'The Science of Growth': What Facebook knew, but Friendster didn't
April 24, 2016 12:00 AM
By Brian Rossi / Pittsburgh Post-Gazette
With more than 27 million entrepreneurs in the U.S. and $128 billion in global venture capital money raised in 2015, the demand for product management guidance is in full swing. “The Science of Growth: How Facebook Beat Friendster — and How Nine Other Startups Left the Rest in the Dust,” was written by an entrepreneur and venture capitalist Sean Ammirati, an instructor at Carnegie Mellon University who sold his company to LinkedIn.
"THE SCIENCE OF GROWTH: HOW FACEBOOK BEAT FRIENDSTER — AND HOW NINE OTHER STARTUPS LEFT THE REST IN THE DUST"
By Sean Ammirati St. Martin’s Press ($27.99).
Mr. Ammirati offers up some tried and true practices that are supported by his research methodology described in the introduction. He provides a “data informed” view of companies such as PayPal, Automattic (Wordpress), LinkedIn, Facebook, YouTube, and Twitter. He argues that ruthless prioritization, among other things, helped these companies beat out their competitors.
Mr. Ammirati does an excellent job incorporating companies that the reader is familiar with to drive home the key takeaways. He tells a story about Coke and Pepsi and how Pepsi was in need of a new bottle design to compete with Coke’s signature 6.5 ounce glass bottle. According to Mr. Ammirati, John Sculley, then Pepsi’s CEO, leveraged a “data informed” process that led to the creation of the plastic two-liter bottle.
After noticing in their trials that customers were drinking all of the Pepsi in the smaller bottles, Mr. Sculley hypothesized that they would increase customer satisfaction by offering larger quantities. It turned out that Walmart loved the new bottle design, too. Because it was made out of durable plastic instead of frail glass, it was no longer at high risk of breaking during transport and deployment. As a result of being “data informed” rather than “data driven,” Pepsi avoided the failure of simply creating a 6.5 ounce bottle with only slight modifications. Instead, they defined an entirely new product category, optimized logistics, and reduced a barrier to entry with retailers. These types of thought-provoking anecdotes are a common component scattered throughout the chapters.
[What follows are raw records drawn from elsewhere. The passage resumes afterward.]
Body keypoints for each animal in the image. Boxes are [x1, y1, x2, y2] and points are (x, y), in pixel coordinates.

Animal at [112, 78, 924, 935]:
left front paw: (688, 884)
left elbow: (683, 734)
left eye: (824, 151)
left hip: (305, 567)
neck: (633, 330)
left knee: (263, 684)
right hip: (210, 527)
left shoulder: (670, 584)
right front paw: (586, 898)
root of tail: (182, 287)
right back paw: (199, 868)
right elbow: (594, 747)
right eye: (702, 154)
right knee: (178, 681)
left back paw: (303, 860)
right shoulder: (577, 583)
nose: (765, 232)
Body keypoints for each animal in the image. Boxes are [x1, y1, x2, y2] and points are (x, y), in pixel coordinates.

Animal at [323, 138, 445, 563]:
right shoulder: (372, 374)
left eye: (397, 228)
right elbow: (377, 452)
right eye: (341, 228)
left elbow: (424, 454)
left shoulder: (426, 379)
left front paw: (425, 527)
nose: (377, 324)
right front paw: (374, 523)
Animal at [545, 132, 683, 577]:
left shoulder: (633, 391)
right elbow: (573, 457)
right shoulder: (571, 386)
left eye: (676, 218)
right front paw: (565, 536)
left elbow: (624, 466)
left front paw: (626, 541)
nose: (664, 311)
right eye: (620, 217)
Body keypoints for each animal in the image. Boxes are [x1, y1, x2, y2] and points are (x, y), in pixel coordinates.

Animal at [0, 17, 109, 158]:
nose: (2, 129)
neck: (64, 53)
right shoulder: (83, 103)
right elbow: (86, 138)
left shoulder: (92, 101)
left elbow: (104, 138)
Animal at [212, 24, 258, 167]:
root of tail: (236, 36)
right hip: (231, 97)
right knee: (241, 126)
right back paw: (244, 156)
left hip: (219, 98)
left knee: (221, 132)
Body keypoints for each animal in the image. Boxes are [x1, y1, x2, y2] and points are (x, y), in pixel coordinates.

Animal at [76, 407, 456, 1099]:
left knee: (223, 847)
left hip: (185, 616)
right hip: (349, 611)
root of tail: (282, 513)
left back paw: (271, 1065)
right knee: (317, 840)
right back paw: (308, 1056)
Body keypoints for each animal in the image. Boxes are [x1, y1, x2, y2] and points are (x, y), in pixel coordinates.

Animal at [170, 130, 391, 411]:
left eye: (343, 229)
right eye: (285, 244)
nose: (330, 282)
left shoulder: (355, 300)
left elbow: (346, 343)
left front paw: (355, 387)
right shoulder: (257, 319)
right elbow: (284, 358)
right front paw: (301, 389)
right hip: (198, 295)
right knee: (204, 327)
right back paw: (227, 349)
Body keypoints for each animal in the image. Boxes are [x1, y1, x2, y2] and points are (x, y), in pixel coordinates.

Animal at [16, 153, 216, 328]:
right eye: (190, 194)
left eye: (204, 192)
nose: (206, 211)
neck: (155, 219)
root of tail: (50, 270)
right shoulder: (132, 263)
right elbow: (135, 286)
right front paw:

“The Science of Growth” is a wonderful companion to the canonical product management blueprint, “The Lean Startup” by Eric Ries, which Mr. Ammirati references several times throughout the book. “The Science of Growth” leverages the lean entrepreneurship movement as the foundation for its lessons. “Lean” business practices are often characterized by their utilization of people and resources with a systematic efficiency in order to validate and then scale an idea.
Mr. Ammirati walks the reader through early phases of entrepreneurship, beginning with idea validation. He encourages thoughtful analysis of market size and the importance of the first interaction. He goes as far as coining an augmentation of Eric Ries’ popularized phrase “Minimum Viable Product (MVP),” which Mr. Ammirati refers to as the “Minimum Awesome Product (MAP).” His point is well delivered in relation to a user’s first interaction with a product, stating, “… the product’s essential benefits can’t be realized if delivered through a horrible experience.”
Mr. Ammirati then emphasizes the need for “the product to be awesome even with limited features if you really want to validate your assumption about its ultimate success.”
In a space crowded with books on similar topics, “The Science of Growth” delivers on its promise to “show the secret of ‘the science of growth’ and how to cultivate it in any organization.”
Through a blend of well-described examples and personal experiences, this book outlines a process that can be repeated across most business sectors. Entrepreneurs, corporate executives, and product managers alike could benefit from the lessons in Sean Ammirati’s book.